Other breweries that have announced job cuts include Young’s, which operates about 270 pubs in the south of England and is making about 500 of its 4,200 staff redundant this month. Fuller’s, a FTSE-100 listed pub group, said at least 500 jobs were at risk, mostly at its sites in central London.
Meanwhile, Manchester Airports Group (MAG) have announced that 465 roles are under threat at Manchester Airport as well as 376 at London Stansted Airport and 51 at East Midlands Airport.
The firm said it would begin talks with unions about the potential job losses.
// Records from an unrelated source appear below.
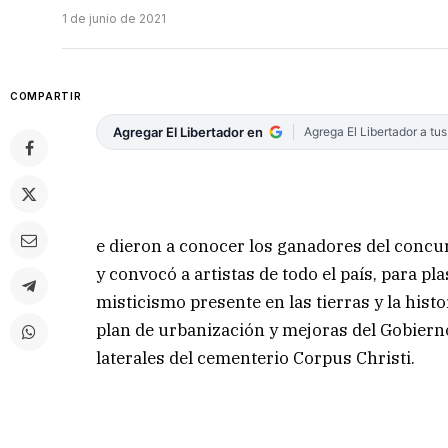
1 de junio de 2021
COMPARTIR
Agregar El Libertador en
Agrega El Libertador a tu
e dieron a conocer los ganadores del concur
y convocó a artistas de todo el país, para pl
misticismo presente en las tierras y la hist
plan de urbanización y mejoras del Gobiern
laterales del cementerio Corpus Christi.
It added it had already taken steps to reduce costs, including asking employees to take a 10% pay cut for a year, pausing investment and reducing its management team.
The end of the job retention scheme means we have to consider the number of roles that we can sustain at our airports” – Charlie Cornish, Manchester Airports Group
However, it said the “absence of support for the aviation sector, coupled with a lack of progress in introducing testing for UK passengers, has continued to undermine consumer confidence in air travel” and that passenger demand was not expected to recover fully before 2023-24.
MAG’s chief executive, Charlie Cornish, said: “The specific and short-term pressures of the pandemic are exceptional and particularly challenging for our sector.
“The end of the job retention scheme means we have to consider the number of roles that we can sustain at our airports.”
Unite’s north-west regional coordinator Lawrence Chapple-Gill said the job losses were an “inevitable consequence of the government’s failure to provide sector-specific support to the aviation industry, the sector most heavily affected by the Covid-19 pandemic”.
His comments were echoed by Greater Manchester mayor Andy Burnham who said the government had left the aviation industry “swinging in the wind” and called on it to provide the sector with financial help.
MAG said there had been a massive reduction in travel at its airports with only 2.8 million passengers between April and August compared with 30.3 million the previous year.